▶ **THE TASK**: Each entry is to be reproduced verbatim, and images are to be omitted.
---------------
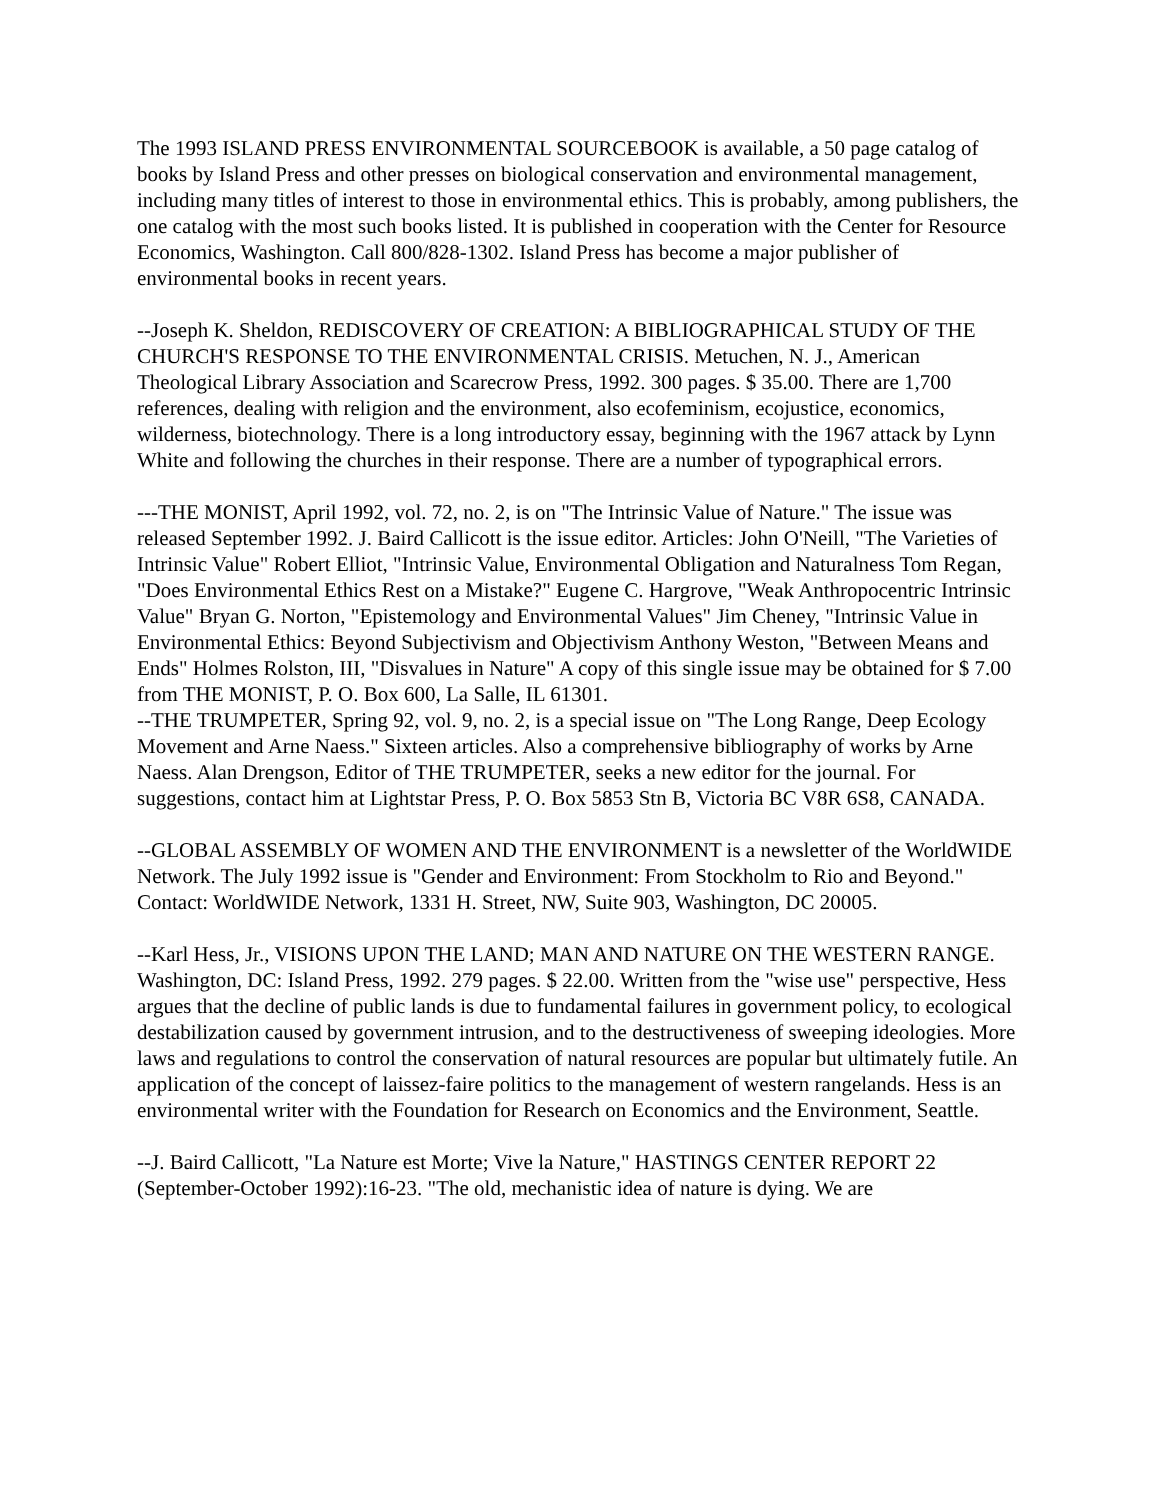The 1993 ISLAND PRESS ENVIRONMENTAL SOURCEBOOK is available, a 50 page catalog of books by Island Press and other presses on biological conservation and environmental management, including many titles of interest to those in environmental ethics. This is probably, among publishers, the one catalog with the most such books listed. It is published in cooperation with the Center for Resource Economics, Washington. Call 800/828-1302. Island Press has become a major publisher of environmental books in recent years.
--Joseph K. Sheldon, REDISCOVERY OF CREATION: A BIBLIOGRAPHICAL STUDY OF THE CHURCH'S RESPONSE TO THE ENVIRONMENTAL CRISIS. Metuchen, N. J., American Theological Library Association and Scarecrow Press, 1992. 300 pages. $ 35.00. There are 1,700 references, dealing with religion and the environment, also ecofeminism, ecojustice, economics, wilderness, biotechnology. There is a long introductory essay, beginning with the 1967 attack by Lynn White and following the churches in their response. There are a number of typographical errors.
---THE MONIST, April 1992, vol. 72, no. 2, is on "The Intrinsic Value of Nature." The issue was released September 1992. J. Baird Callicott is the issue editor. Articles: John O'Neill, "The Varieties of Intrinsic Value" Robert Elliot, "Intrinsic Value, Environmental Obligation and Naturalness Tom Regan, "Does Environmental Ethics Rest on a Mistake?" Eugene C. Hargrove, "Weak Anthropocentric Intrinsic Value" Bryan G. Norton, "Epistemology and Environmental Values" Jim Cheney, "Intrinsic Value in Environmental Ethics: Beyond Subjectivism and Objectivism Anthony Weston, "Between Means and Ends" Holmes Rolston, III, "Disvalues in Nature" A copy of this single issue may be obtained for $ 7.00 from THE MONIST, P. O. Box 600, La Salle, IL 61301.
--THE TRUMPETER, Spring 92, vol. 9, no. 2, is a special issue on "The Long Range, Deep Ecology Movement and Arne Naess." Sixteen articles. Also a comprehensive bibliography of works by Arne Naess. Alan Drengson, Editor of THE TRUMPETER, seeks a new editor for the journal. For suggestions, contact him at Lightstar Press, P. O. Box 5853 Stn B, Victoria BC V8R 6S8, CANADA.
--GLOBAL ASSEMBLY OF WOMEN AND THE ENVIRONMENT is a newsletter of the WorldWIDE Network. The July 1992 issue is "Gender and Environment: From Stockholm to Rio and Beyond." Contact: WorldWIDE Network, 1331 H. Street, NW, Suite 903, Washington, DC 20005.
--Karl Hess, Jr., VISIONS UPON THE LAND; MAN AND NATURE ON THE WESTERN RANGE. Washington, DC: Island Press, 1992. 279 pages. $ 22.00. Written from the "wise use" perspective, Hess argues that the decline of public lands is due to fundamental failures in government policy, to ecological destabilization caused by government intrusion, and to the destructiveness of sweeping ideologies. More laws and regulations to control the conservation of natural resources are popular but ultimately futile. An application of the concept of laissez-faire politics to the management of western rangelands. Hess is an environmental writer with the Foundation for Research on Economics and the Environment, Seattle.
--J. Baird Callicott, "La Nature est Morte; Vive la Nature," HASTINGS CENTER REPORT 22 (September-October 1992):16-23. "The old, mechanistic idea of nature is dying. We are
---------------
▶ **SOLUTION**:
The 1993 ISLAND PRESS ENVIRONMENTAL SOURCEBOOK is available, a 50 page catalog of books by Island Press and other presses on biological conservation and environmental management, including many titles of interest to those in environmental ethics. This is probably, among publishers, the one catalog with the most such books listed. It is published in cooperation with the Center for Resource Economics, Washington. Call 800/828-1302. Island Press has become a major publisher of environmental books in recent years.
--Joseph K. Sheldon, REDISCOVERY OF CREATION: A BIBLIOGRAPHICAL STUDY OF THE CHURCH'S RESPONSE TO THE ENVIRONMENTAL CRISIS. Metuchen, N. J., American Theological Library Association and Scarecrow Press, 1992. 300 pages. $ 35.00. There are 1,700 references, dealing with religion and the environment, also ecofeminism, ecojustice, economics, wilderness, biotechnology. There is a long introductory essay, beginning with the 1967 attack by Lynn White and following the churches in their response. There are a number of typographical errors.
---THE MONIST, April 1992, vol. 72, no. 2, is on "The Intrinsic Value of Nature." The issue was released September 1992. J. Baird Callicott is the issue editor. Articles: John O'Neill, "The Varieties of Intrinsic Value" Robert Elliot, "Intrinsic Value, Environmental Obligation and Naturalness Tom Regan, "Does Environmental Ethics Rest on a Mistake?" Eugene C. Hargrove, "Weak Anthropocentric Intrinsic Value" Bryan G. Norton, "Epistemology and Environmental Values" Jim Cheney, "Intrinsic Value in Environmental Ethics: Beyond Subjectivism and Objectivism Anthony Weston, "Between Means and Ends" Holmes Rolston, III, "Disvalues in Nature" A copy of this single issue may be obtained for $ 7.00 from THE MONIST, P. O. Box 600, La Salle, IL 61301.
--THE TRUMPETER, Spring 92, vol. 9, no. 2, is a special issue on "The Long Range, Deep Ecology Movement and Arne Naess." Sixteen articles. Also a comprehensive bibliography of works by Arne Naess. Alan Drengson, Editor of THE TRUMPETER, seeks a new editor for the journal. For suggestions, contact him at Lightstar Press, P. O. Box 5853 Stn B, Victoria BC V8R 6S8, CANADA.
--GLOBAL ASSEMBLY OF WOMEN AND THE ENVIRONMENT is a newsletter of the WorldWIDE Network. The July 1992 issue is "Gender and Environment: From Stockholm to Rio and Beyond." Contact: WorldWIDE Network, 1331 H. Street, NW, Suite 903, Washington, DC 20005.
--Karl Hess, Jr., VISIONS UPON THE LAND; MAN AND NATURE ON THE WESTERN RANGE. Washington, DC: Island Press, 1992. 279 pages. $ 22.00. Written from the "wise use" perspective, Hess argues that the decline of public lands is due to fundamental failures in government policy, to ecological destabilization caused by government intrusion, and to the destructiveness of sweeping ideologies. More laws and regulations to control the conservation of natural resources are popular but ultimately futile. An application of the concept of laissez-faire politics to the management of western rangelands. Hess is an environmental writer with the Foundation for Research on Economics and the Environment, Seattle.
--J. Baird Callicott, "La Nature est Morte; Vive la Nature," HASTINGS CENTER REPORT 22 (September-October 1992):16-23. "The old, mechanistic idea of nature is dying. We are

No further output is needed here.